NAOMI WASHINGTON-LEAPHEART: RPL Government Fellow
Rev. Washington-Leapheart is the Strategic Partnerships Director for the social justice research and strategy center Political Research Associates. From 2019 to 2023, she served the city of Philadelphia as the Director for Faith-Based and Interfaith Affairs in the Mayor's Office. Prior to working in municipal government, she was the Faith Work Director for the National LGBTQ Task Force, the country's oldest national LGBTQ justice and equality group. Rev. Washington-Leapheart serves on the boards of SIECUS: Sex Ed for Social Change, Pride in the Pews, and Healing Communities PA. She is also an appointee to the Faith-Based Security Advisory Council of Church and State. Rev. Washington-Leapheart is an adjunct professor of theology and religious studies at Villanova University and Arcadia University. She is also the founder of Salt | Yeast | Light, a ministry grounded in facilitating spiritual candor, theological rigor, political disruption, deep reflection, radical action, and communal transformation.

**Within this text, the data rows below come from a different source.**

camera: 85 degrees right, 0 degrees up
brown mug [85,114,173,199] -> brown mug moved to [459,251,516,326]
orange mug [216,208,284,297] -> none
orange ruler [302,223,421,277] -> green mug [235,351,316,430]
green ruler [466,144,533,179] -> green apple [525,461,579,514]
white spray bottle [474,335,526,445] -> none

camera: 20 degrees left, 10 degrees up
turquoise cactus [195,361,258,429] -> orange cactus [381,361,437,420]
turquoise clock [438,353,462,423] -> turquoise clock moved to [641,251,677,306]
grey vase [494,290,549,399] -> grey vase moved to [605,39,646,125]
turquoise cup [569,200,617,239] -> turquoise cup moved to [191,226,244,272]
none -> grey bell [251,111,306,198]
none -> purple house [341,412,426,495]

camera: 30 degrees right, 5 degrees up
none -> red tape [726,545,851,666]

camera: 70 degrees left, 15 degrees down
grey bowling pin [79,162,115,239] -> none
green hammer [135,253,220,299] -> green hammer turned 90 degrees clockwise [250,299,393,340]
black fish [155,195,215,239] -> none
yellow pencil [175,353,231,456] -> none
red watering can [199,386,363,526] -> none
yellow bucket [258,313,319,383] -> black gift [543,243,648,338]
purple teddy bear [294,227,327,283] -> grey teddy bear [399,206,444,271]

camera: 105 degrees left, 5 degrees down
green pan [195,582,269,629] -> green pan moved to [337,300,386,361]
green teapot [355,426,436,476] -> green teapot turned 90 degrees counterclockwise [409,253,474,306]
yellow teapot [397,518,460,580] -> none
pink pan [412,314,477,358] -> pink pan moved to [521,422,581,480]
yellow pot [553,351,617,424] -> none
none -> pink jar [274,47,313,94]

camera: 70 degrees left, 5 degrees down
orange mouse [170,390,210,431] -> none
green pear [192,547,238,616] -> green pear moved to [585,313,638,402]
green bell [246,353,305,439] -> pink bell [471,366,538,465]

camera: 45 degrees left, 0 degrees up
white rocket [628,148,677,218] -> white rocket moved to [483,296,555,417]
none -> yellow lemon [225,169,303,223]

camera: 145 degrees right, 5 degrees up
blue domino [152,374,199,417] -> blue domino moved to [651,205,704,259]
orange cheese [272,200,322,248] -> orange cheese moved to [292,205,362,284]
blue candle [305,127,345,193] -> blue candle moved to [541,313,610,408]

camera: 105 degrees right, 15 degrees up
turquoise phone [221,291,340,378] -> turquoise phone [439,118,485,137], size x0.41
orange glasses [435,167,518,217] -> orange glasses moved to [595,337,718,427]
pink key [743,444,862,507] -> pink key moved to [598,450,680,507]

SARABINH LEVY-BRIGHTMAN: RPL Education Fellow
Sarabinh Levy-Brightman has worked with Religious Literacy Project (RLP) and Religion and Public Life (RPL) since 2016. Levy-Brightman served as the initial Coordinator of the Religious Literacy and the Professions Initiative and then as the Senior Fellow for Curriculum and Workshop Development for the RLP. Prior to working with the RLP, she was a high school humanities teacher. She has long standing expertise in integrating the academic study of religion into the humanities in both public and private schools and currently represents RPL on IB’s team to redevelop their global world religions curriculum. Levy-Brightman is also interested in pedagogy that cultivates and nourishes an embodied intellect in the service of personal and communal transformation. To that end she is currently building an organization called ThoughtCraft/LifeCraft to develop and support innovative curriculum and teacher training. Levy-Brightman holds an MDiv from HDS, an MA from The Divinity School of the University of Chicago, and a BA in History and Religion from Vassar College.